◆ **TEXT PROVIDED**

A Web-Based Protocol for Interprotein Contact Prediction by Deep Learning

  • Xiaoyang Jing
  • Hong Zeng
  • Sheng Wang
  • Jinbo Xu
Part of the Methods in Molecular Biology book series (MIMB, volume 2074)


Identifying residue–residue contacts in protein–protein interactions or complex is crucial for understanding protein and cell functions. DCA (direct-coupling analysis) methods shed some light on this, but they need many sequence homologs to yield accurate prediction. Inspired by the success of our deep-learning method for intraprotein contact prediction, we have developed RaptorX-ComplexContact, a web server for interprotein residue–residue contact prediction. Given a pair of interacting protein sequences, RaptorX-ComplexContact first searches for their sequence homologs and builds two paired multiple sequence alignments (MSA) based on genomic distance and phylogeny information, respectively. Then, RaptorX-ComplexContact uses two deep convolutional residual neural networks (ResNet) to predict interprotein contacts from sequential features and coevolution information of paired MSAs. RaptorX-ComplexContact shall be useful for protein docking, protein–protein interaction prediction, and protein interaction network construction.

Dataset entries
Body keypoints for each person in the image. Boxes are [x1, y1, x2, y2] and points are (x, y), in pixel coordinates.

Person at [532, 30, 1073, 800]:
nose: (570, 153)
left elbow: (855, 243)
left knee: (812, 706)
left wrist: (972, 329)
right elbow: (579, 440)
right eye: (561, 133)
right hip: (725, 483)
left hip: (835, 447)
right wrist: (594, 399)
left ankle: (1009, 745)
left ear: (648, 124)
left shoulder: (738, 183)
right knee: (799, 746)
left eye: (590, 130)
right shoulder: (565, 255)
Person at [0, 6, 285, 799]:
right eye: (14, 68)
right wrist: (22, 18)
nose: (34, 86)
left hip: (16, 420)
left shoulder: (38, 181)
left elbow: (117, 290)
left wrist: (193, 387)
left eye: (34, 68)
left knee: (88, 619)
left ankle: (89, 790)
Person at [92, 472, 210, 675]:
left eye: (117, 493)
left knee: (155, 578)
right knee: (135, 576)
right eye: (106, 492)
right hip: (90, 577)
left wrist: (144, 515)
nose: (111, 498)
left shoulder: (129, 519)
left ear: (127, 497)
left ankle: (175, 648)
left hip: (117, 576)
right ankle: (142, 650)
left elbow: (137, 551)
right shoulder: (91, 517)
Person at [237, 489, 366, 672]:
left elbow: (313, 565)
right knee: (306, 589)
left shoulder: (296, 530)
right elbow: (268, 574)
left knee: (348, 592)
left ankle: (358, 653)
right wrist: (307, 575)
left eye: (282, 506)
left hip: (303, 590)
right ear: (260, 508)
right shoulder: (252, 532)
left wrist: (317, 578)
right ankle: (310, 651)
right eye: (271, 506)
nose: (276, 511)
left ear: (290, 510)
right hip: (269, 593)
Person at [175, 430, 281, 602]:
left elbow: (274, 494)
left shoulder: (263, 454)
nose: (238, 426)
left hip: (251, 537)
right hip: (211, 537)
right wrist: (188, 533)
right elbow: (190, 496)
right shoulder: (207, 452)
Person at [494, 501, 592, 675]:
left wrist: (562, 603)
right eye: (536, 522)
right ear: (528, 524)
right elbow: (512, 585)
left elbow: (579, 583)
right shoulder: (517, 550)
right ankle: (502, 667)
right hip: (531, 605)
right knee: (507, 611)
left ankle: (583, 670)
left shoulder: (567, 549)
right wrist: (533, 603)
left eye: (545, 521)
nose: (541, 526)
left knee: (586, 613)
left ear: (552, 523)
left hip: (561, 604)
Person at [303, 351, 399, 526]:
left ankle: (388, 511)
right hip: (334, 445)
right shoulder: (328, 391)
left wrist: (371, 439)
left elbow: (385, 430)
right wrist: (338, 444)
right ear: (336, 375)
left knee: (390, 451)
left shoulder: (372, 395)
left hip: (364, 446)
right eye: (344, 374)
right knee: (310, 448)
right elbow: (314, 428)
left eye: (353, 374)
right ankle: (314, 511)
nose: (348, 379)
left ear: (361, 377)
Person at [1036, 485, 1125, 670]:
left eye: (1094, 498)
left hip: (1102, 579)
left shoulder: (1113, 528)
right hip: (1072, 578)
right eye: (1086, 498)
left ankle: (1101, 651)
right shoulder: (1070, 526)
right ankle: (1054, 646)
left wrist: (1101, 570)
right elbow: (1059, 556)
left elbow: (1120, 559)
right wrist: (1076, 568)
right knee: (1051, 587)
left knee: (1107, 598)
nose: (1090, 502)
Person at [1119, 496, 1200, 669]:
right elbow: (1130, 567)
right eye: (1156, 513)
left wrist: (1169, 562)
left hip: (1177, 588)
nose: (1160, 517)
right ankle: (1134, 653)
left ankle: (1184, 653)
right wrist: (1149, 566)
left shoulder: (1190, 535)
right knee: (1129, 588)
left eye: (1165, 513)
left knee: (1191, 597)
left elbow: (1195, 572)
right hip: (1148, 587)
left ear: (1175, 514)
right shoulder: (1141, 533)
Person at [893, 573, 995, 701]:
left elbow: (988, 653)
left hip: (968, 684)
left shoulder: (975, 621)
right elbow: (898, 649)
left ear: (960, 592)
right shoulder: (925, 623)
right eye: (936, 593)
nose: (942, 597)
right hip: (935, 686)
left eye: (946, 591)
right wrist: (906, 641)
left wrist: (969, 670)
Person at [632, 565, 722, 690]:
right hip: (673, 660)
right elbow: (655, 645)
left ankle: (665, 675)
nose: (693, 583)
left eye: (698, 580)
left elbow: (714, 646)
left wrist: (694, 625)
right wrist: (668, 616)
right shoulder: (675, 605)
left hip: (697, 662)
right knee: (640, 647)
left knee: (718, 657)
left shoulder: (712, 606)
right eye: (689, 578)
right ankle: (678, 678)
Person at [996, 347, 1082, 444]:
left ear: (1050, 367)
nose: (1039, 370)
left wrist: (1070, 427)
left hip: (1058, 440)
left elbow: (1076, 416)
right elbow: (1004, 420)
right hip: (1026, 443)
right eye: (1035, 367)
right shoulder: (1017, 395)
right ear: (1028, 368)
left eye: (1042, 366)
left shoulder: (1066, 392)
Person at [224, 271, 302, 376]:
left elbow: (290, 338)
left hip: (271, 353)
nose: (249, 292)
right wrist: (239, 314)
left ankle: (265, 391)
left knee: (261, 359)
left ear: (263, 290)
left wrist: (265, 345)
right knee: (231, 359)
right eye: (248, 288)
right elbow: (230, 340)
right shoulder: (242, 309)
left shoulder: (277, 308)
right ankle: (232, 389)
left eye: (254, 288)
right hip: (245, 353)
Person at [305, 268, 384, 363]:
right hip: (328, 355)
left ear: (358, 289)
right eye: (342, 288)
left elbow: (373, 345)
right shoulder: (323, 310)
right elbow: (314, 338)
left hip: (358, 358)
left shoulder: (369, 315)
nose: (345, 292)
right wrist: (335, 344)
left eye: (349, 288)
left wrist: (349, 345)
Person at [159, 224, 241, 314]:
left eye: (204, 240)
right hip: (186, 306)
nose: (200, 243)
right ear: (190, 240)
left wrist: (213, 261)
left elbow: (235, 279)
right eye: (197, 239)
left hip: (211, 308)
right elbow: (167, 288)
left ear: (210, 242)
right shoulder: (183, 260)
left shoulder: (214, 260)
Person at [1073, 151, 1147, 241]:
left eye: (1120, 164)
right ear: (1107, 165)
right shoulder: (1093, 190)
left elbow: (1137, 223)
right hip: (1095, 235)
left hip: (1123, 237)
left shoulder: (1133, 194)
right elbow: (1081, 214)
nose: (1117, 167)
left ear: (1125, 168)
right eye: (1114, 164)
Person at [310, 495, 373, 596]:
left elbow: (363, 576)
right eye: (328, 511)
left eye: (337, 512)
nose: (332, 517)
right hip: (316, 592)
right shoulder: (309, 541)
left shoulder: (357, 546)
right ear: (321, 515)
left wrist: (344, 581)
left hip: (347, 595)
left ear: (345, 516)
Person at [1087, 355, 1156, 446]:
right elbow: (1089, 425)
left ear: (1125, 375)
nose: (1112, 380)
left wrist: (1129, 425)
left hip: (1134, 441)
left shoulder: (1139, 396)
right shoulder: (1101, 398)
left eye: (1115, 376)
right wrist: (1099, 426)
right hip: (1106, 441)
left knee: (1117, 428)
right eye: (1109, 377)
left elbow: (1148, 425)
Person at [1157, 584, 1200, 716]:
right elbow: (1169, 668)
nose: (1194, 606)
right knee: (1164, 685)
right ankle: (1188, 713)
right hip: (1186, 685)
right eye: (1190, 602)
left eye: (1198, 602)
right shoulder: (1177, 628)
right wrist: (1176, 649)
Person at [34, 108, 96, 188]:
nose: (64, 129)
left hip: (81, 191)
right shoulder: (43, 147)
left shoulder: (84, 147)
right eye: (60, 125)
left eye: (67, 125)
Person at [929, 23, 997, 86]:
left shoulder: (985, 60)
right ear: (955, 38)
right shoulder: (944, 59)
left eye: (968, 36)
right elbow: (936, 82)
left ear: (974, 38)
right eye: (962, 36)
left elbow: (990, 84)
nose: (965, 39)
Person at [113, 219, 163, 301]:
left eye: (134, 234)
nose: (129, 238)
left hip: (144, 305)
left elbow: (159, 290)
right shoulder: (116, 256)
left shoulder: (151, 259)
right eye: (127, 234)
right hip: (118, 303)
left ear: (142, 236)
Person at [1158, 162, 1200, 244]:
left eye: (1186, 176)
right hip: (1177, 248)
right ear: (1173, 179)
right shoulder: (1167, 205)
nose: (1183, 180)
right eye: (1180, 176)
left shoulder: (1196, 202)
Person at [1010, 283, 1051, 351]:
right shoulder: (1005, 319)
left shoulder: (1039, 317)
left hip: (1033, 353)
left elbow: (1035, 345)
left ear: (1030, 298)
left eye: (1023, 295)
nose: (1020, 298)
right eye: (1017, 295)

◆ **WHAT THIS EXERCISE ASKS**
1. Swap "Protocol" for "Pipeline" and write out the part of the interprotein contact prediction abstract that opens with the words containing "A Web-Based Protocol" and closes with "(MIMB, volume 2074)".
2. Carry on the interprotein contact prediction abstract from the point at which it stops.

◆ **ANSWER SET**
1.
A Web-Based Pipeline for Interprotein Contact Prediction by Deep Learning

  • Xiaoyang Jing
  • Hong Zeng
  • Sheng Wang
  • Jinbo Xu
Part of the Methods in Molecular Biology book series (MIMB, volume 2074)

2.
Key words

Interprotein contact prediction Protein–protein interaction (PPI) prediction Protein interaction network Protein complex Deep learning (DL) Direct-coupling analysis (DCA) Multiple sequence alignment (MSA) Protein docking 



This work was supported by National Institutes of Health grant R01GM089753 to JX and National Science Foundation grant DBI-1564955 to JX.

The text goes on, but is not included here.